The court’s January decision to deny plaintiffs the right to reprocess their claims “seriously undermines current and future plan beneficiaries’ ability to enforce their rights,” the states wrote in their most recent filing. “Although states can set some standards to protect beneficiaries from harmful insurer interpretations of plan benefits, resource constraints mean that not all violations can be addressed through state action alone.”

Additionally, they said, the federal court’s ruling “may exacerbate the difficulties that many patients face in accessing medically necessary treatment for mental health and substance use disorder services, and thus increase the public health risks and dangers that result from such lack of treatment access.”

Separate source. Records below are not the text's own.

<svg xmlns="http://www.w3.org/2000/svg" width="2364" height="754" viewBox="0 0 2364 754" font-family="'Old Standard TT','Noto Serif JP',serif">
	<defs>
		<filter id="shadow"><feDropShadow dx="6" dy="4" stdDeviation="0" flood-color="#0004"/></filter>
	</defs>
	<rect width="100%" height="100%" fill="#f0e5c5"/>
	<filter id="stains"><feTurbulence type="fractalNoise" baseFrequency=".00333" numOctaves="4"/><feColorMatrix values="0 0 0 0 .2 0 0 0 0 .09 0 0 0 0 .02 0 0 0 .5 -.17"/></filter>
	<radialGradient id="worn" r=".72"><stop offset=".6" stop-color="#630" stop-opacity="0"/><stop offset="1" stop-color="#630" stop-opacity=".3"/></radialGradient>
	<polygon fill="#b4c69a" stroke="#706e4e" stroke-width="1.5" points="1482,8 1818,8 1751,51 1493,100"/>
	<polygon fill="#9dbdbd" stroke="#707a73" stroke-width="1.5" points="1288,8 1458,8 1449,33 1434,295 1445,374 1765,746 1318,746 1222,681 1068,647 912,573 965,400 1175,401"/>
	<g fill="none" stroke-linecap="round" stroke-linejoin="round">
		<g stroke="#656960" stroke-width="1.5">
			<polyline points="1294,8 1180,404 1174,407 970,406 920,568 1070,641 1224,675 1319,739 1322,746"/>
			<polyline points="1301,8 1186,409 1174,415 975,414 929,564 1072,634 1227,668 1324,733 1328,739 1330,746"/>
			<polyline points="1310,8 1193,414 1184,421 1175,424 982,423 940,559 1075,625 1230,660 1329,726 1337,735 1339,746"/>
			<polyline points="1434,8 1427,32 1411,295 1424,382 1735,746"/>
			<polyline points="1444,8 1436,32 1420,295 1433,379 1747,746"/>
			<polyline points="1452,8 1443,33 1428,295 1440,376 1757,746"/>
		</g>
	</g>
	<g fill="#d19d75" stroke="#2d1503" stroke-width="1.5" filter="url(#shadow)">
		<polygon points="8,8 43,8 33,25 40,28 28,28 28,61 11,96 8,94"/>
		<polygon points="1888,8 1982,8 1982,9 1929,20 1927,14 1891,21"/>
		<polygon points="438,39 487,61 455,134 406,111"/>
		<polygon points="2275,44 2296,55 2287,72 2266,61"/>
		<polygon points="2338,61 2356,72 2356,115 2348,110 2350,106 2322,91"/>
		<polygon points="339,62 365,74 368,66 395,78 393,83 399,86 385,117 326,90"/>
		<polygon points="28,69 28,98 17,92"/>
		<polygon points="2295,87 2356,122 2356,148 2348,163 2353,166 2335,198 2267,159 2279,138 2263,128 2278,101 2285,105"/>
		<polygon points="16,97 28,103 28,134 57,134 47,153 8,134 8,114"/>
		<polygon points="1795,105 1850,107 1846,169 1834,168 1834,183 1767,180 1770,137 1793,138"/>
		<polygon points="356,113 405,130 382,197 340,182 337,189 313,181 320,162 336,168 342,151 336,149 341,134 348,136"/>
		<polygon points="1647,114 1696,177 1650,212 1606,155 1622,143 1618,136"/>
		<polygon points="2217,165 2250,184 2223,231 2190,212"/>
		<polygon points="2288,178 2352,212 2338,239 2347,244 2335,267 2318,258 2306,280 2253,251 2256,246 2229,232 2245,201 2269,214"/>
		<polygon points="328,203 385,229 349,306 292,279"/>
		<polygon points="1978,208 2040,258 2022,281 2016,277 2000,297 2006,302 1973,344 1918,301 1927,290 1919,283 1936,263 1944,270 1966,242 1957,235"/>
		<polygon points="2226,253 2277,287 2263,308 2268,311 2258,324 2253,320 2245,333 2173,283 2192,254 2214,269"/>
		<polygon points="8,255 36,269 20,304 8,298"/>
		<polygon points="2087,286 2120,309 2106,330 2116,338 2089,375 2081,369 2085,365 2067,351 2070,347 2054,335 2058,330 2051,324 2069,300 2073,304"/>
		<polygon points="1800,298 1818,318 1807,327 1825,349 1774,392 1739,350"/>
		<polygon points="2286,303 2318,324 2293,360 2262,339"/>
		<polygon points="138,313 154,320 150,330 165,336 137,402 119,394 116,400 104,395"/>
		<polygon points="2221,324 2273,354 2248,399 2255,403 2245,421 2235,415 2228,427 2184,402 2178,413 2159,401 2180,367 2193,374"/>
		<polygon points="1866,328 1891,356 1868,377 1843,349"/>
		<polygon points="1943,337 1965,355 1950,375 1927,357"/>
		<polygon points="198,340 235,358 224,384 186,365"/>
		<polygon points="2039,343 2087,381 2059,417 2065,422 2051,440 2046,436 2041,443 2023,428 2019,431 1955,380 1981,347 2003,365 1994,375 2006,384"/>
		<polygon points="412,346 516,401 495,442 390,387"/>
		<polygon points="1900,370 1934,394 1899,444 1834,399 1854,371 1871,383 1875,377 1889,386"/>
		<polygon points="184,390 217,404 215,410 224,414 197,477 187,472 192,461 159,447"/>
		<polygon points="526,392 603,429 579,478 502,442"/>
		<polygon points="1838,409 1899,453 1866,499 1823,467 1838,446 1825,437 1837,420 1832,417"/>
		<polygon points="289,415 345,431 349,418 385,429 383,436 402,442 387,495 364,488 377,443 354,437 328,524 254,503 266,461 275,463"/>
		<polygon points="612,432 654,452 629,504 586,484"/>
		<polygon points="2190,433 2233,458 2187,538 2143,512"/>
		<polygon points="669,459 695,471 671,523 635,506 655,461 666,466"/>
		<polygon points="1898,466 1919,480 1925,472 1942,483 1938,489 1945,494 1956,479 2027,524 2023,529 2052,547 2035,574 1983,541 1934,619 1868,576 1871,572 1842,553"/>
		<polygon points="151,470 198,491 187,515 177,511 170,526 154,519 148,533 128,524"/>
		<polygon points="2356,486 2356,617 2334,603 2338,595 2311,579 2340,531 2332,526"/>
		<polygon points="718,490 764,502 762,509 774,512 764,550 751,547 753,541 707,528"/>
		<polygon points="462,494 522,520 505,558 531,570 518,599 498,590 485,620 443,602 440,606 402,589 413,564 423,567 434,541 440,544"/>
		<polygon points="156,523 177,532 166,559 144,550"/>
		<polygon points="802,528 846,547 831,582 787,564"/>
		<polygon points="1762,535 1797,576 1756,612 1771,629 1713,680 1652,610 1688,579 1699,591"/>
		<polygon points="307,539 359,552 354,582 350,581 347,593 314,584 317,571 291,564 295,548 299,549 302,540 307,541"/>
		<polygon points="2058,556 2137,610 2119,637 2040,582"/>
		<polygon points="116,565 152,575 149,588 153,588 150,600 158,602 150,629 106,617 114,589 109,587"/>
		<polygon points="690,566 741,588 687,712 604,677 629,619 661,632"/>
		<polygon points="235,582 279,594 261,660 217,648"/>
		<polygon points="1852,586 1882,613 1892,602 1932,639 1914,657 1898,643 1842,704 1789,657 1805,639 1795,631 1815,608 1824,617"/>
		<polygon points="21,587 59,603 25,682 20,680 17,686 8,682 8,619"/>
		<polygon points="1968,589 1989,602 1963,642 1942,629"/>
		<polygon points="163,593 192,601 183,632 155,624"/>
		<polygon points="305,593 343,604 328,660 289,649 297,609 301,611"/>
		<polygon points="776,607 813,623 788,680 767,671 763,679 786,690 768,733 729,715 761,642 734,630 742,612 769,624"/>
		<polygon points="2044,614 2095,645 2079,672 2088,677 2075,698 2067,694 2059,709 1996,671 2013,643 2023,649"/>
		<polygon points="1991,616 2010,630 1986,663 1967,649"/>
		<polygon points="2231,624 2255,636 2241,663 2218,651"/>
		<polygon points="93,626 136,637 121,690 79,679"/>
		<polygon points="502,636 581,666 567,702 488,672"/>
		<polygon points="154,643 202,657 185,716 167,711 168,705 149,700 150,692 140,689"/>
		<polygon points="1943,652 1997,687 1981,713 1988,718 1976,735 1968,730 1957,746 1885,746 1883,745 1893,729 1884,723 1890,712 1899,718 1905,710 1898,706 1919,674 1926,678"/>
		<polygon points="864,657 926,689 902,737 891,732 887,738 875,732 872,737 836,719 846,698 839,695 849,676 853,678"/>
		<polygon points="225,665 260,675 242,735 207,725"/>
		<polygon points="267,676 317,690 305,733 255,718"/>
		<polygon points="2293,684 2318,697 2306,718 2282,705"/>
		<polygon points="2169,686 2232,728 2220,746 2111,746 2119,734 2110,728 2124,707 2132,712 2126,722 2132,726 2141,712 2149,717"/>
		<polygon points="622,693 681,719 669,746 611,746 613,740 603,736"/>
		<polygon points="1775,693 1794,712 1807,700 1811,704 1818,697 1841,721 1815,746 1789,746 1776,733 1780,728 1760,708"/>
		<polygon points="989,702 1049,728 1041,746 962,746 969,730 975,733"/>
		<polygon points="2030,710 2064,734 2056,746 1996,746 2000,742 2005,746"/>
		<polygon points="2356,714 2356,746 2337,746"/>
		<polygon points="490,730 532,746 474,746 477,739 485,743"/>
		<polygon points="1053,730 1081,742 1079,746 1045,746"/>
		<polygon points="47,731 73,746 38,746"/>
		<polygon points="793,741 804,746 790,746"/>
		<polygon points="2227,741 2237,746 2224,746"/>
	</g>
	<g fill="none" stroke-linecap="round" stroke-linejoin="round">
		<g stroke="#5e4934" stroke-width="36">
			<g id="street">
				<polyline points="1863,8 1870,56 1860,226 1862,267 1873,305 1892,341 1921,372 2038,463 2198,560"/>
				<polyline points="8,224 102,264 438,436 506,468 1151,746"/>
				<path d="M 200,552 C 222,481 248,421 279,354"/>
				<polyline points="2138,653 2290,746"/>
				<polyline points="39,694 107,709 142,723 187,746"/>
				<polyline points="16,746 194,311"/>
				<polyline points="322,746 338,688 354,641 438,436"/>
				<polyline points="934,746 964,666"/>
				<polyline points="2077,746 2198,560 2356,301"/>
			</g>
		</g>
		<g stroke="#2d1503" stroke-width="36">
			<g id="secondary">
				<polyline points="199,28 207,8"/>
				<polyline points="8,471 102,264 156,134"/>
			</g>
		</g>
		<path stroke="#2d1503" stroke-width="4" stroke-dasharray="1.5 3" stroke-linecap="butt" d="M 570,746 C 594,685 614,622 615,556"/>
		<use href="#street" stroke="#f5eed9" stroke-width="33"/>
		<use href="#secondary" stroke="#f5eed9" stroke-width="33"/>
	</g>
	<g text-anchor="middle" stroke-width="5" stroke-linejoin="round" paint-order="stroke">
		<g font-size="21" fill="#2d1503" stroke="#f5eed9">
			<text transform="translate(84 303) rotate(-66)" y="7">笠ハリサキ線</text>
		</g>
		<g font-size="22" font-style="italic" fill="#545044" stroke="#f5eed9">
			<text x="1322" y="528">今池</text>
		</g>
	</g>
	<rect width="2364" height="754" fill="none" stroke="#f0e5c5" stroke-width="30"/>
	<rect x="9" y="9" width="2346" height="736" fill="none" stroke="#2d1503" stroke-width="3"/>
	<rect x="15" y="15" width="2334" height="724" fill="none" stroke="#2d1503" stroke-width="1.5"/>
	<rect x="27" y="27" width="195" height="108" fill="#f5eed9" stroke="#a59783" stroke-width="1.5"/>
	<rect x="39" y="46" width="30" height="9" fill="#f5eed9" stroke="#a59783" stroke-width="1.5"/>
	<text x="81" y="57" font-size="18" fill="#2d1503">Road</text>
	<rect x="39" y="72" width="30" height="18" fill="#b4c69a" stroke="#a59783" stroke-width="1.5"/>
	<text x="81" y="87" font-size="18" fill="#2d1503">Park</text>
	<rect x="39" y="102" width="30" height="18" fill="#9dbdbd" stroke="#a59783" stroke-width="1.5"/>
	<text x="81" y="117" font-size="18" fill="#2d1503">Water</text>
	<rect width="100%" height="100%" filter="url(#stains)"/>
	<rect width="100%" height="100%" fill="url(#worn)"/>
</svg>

This denial of coverage comes as substance use disorder and behavioral health disorders as a whole surge in Rhode Island and around the country: In the Ocean State, annual overdose deaths increased by 108% from 2011 to 2020, the attorney general’s office notes. Additionally, 59% of Rhode Island residents with mild mental illness, and 38.3% of those with severe mental illness, did not receive treatment in 2019, according to the Kaiser Family Foundation.

In response to the coalitions’ filing, United Healthcare spokesperson Maria Gordon Shydlo said the company is “committed to ensuring members have access to mental health care consistent with the terms of their health plans and in compliance with state and federal rules.

“As part of our broader commitment to quality care, we continue to support members with increased access to providers and new ways to quickly get the effective behavioral support they need,” Gordon Shydlo continued.

Neronha is joined by the attorneys general of Colorado, Connecticut, Delaware, Illinois, Maine, Maryland, Michigan, Minnesota, New Jersey, New York, Nevada, Oregon, Vermont, Washington and Washington, D.C. in filing the latest amicus brief.